#### Your assignment
Scan the records below, and wherever a line has the word "camera", pull it out.

#### Recorded data

______

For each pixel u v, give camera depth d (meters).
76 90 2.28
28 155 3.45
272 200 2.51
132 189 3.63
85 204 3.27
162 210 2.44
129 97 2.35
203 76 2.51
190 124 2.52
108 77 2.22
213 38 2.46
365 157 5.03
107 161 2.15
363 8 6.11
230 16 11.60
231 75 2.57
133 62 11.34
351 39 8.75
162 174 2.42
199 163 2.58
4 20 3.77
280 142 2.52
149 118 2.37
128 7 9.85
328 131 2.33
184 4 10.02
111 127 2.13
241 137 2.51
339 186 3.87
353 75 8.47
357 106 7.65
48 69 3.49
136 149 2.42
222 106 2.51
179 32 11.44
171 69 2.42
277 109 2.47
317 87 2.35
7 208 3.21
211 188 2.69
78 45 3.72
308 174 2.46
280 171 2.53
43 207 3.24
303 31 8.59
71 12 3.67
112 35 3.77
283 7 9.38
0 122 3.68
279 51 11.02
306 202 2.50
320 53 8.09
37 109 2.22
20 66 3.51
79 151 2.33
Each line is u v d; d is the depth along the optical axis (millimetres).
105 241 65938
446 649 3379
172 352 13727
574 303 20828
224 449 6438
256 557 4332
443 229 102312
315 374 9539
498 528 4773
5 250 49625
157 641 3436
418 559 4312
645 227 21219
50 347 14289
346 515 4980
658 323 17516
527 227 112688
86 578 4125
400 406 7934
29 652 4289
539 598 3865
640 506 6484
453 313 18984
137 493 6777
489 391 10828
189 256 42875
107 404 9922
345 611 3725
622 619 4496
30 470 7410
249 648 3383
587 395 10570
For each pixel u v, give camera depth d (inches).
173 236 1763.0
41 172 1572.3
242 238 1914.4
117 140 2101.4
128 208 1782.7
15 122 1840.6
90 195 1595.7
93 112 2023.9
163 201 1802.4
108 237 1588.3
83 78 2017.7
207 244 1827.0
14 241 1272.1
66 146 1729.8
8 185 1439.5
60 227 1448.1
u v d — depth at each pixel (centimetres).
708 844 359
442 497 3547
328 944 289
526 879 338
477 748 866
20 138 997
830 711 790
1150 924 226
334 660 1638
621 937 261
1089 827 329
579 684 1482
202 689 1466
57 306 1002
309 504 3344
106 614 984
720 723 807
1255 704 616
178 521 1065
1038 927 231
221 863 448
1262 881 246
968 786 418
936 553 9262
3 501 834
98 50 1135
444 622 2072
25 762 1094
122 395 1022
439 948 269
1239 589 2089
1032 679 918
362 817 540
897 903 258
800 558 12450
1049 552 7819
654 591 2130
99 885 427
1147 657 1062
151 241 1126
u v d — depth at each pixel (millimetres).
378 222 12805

______

#### Exercise output
For each pixel u v, give camera depth d (meters).
For each pixel u v, give camera depth d (inches).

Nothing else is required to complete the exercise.